<<<<

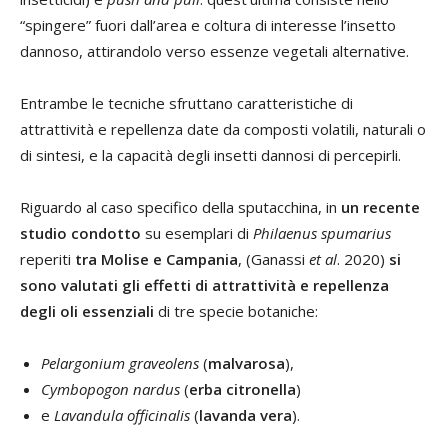
“spingere” fuori dall’area e coltura di interesse l’insetto
dannoso, attirandolo verso essenze vegetali alternative.
Entrambe le tecniche sfruttano caratteristiche di
attrattività e repellenza date da composti volatili, naturali o
di sintesi, e la capacità degli insetti dannosi di percepirli.
Riguardo al caso specifico della sputacchina, in
un recente
studio condotto
su esemplari di
Philaenus spumarius
reperiti
tra Molise e Campania
, (Ganassi
et al
. 2020)
si
sono valutati gli effetti di attrattività e repellenza
degli oli essenziali
di tre specie botaniche:
Pelargonium graveolens
(
malvarosa
),
Cymbopogon nardus
(
erba citronella
)
e
Lavandula officinalis
(
lavanda vera
).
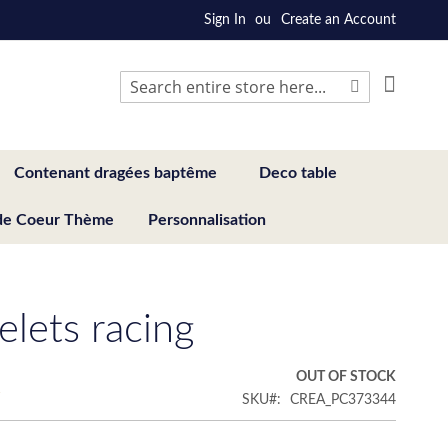
Sign In
Create an Account
My Cart
Search
Search
Contenant dragées baptême
Deco table
de Coeur Thème
Personnalisation
elets racing
€
OUT OF STOCK
SKU
CREA_PC373344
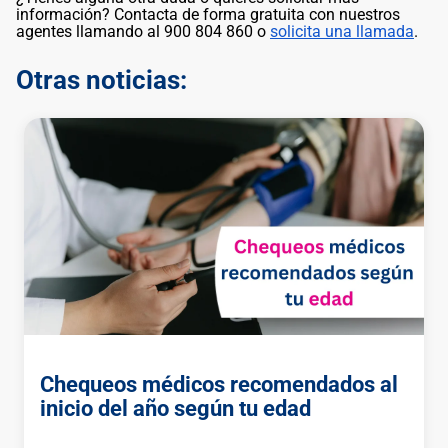
información? Contacta de forma gratuita con nuestros
agentes llamando al 900 804 860 o
solicita una llamada
.
Otras noticias:
Chequeos médicos recomendados al
inicio del año según tu edad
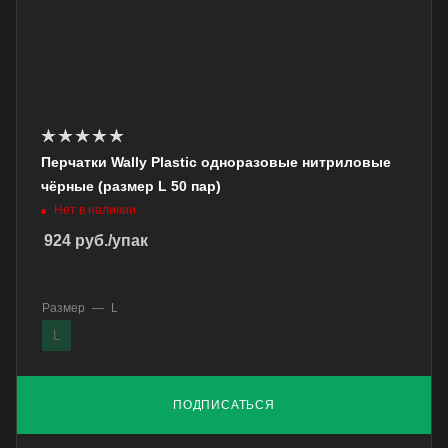
Перчатки Wally Plastic одноразовые нитриловые
чёрные (размер L 50 пар)
Нет в наличии
924
руб.
/упак
Размер
—
L
L
ПОДПИСАТЬСЯ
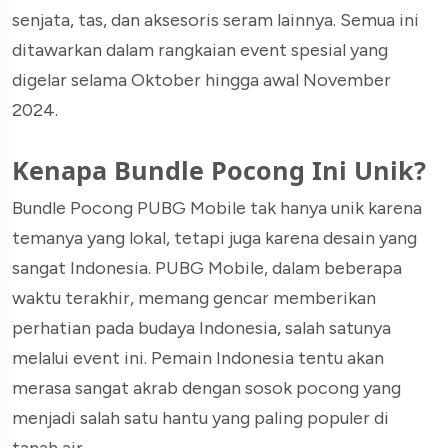
senjata, tas, dan aksesoris seram lainnya. Semua ini
ditawarkan dalam rangkaian event spesial yang
digelar selama Oktober hingga awal November
2024.
Kenapa Bundle Pocong Ini Unik?
Bundle Pocong PUBG Mobile tak hanya unik karena
temanya yang lokal, tetapi juga karena desain yang
sangat Indonesia. PUBG Mobile, dalam beberapa
waktu terakhir, memang gencar memberikan
perhatian pada budaya Indonesia, salah satunya
melalui event ini. Pemain Indonesia tentu akan
merasa sangat akrab dengan sosok pocong yang
menjadi salah satu hantu yang paling populer di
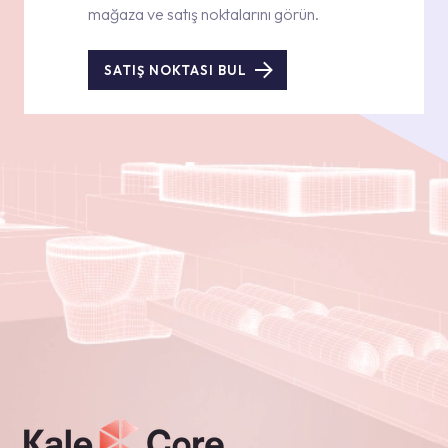
mağaza ve satış noktalarını görün.
SATIŞ NOKTASI BUL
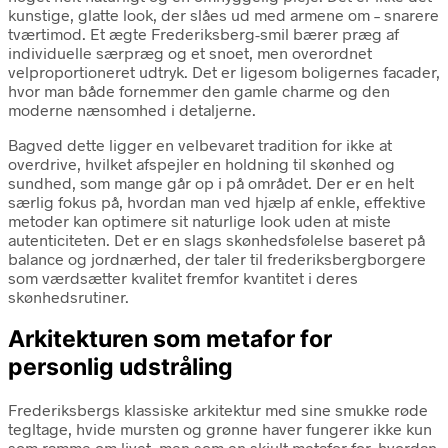
kunstige, glatte look, der slåes ud med armene om – snarere
tværtimod. Et ægte Frederiksberg-smil bærer præg af
individuelle særpræg og et snoet, men overordnet
velproportioneret udtryk. Det er ligesom boligernes facader,
hvor man både fornemmer den gamle charme og den
moderne nænsomhed i detaljerne.
Bagved dette ligger en velbevaret tradition for ikke at
overdrive, hvilket afspejler en holdning til skønhed og
sundhed, som mange går op i på området. Der er en helt
særlig fokus på, hvordan man ved hjælp af enkle, effektive
metoder kan optimere sit naturlige look uden at miste
autenticiteten. Det er en slags skønhedsfølelse baseret på
balance og jordnærhed, der taler til frederiksbergborgere
som værdsætter kvalitet fremfor kvantitet i deres
skønhedsrutiner.
Arkitekturen som metafor for
personlig udstråling
Frederiksbergs klassiske arkitektur med sine smukke røde
tegltage, hvide mursten og grønne haver fungerer ikke kun
som ramme om livet, men som en skjult metafor for, hvordan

>>>>

Would you output the full listing exactly as it stands, minus the images?

“spingere” fuori dall’area e coltura di interesse l’insetto
dannoso, attirandolo verso essenze vegetali alternative.
Entrambe le tecniche sfruttano caratteristiche di
attrattività e repellenza date da composti volatili, naturali o
di sintesi, e la capacità degli insetti dannosi di percepirli.
Riguardo al caso specifico della sputacchina, in
un recente
studio condotto
su esemplari di
Philaenus spumarius
reperiti
tra Molise e Campania
, (Ganassi
et al
. 2020)
si
sono valutati gli effetti di attrattività e repellenza
degli oli essenziali
di tre specie botaniche:
Pelargonium graveolens
(
malvarosa
),
Cymbopogon nardus
(
erba citronella
)
e
Lavandula officinalis
(
lavanda vera
).
Sign In
Create an Account
My Cart
Search
Search
Contenant dragées baptême
Deco table
de Coeur Thème
Personnalisation
elets racing
€
OUT OF STOCK
SKU
CREA_PC373344
información? Contacta de forma gratuita con nuestros
agentes llamando al 900 804 860 o
solicita una llamada
.
Otras noticias:
Chequeos médicos recomendados al
inicio del año según tu edad
Перчатки Wally Plastic одноразовые нитриловые
чёрные (размер L 50 пар)
Нет в наличии
924
руб.
/упак
Размер
—
L
L
ПОДПИСАТЬСЯ
senjata, tas, dan aksesoris seram lainnya. Semua ini
ditawarkan dalam rangkaian event spesial yang
digelar selama Oktober hingga awal November
2024.
Kenapa Bundle Pocong Ini Unik?
Bundle Pocong PUBG Mobile tak hanya unik karena
temanya yang lokal, tetapi juga karena desain yang
sangat Indonesia. PUBG Mobile, dalam beberapa
waktu terakhir, memang gencar memberikan
perhatian pada budaya Indonesia, salah satunya
melalui event ini. Pemain Indonesia tentu akan
merasa sangat akrab dengan sosok pocong yang
menjadi salah satu hantu yang paling populer di
mağaza ve satış noktalarını görün.
SATIŞ NOKTASI BUL
kunstige, glatte look, der slåes ud med armene om – snarere
tværtimod. Et ægte Frederiksberg-smil bærer præg af
individuelle særpræg og et snoet, men overordnet
velproportioneret udtryk. Det er ligesom boligernes facader,
hvor man både fornemmer den gamle charme og den
moderne nænsomhed i detaljerne.
Bagved dette ligger en velbevaret tradition for ikke at
overdrive, hvilket afspejler en holdning til skønhed og
sundhed, som mange går op i på området. Der er en helt
særlig fokus på, hvordan man ved hjælp af enkle, effektive
metoder kan optimere sit naturlige look uden at miste
autenticiteten. Det er en slags skønhedsfølelse baseret på
balance og jordnærhed, der taler til frederiksbergborgere
som værdsætter kvalitet fremfor kvantitet i deres
skønhedsrutiner.
Arkitekturen som metafor for
personlig udstråling
Frederiksbergs klassiske arkitektur med sine smukke røde
tegltage, hvide mursten og grønne haver fungerer ikke kun
som ramme om livet, men som en skjult metafor for, hvordan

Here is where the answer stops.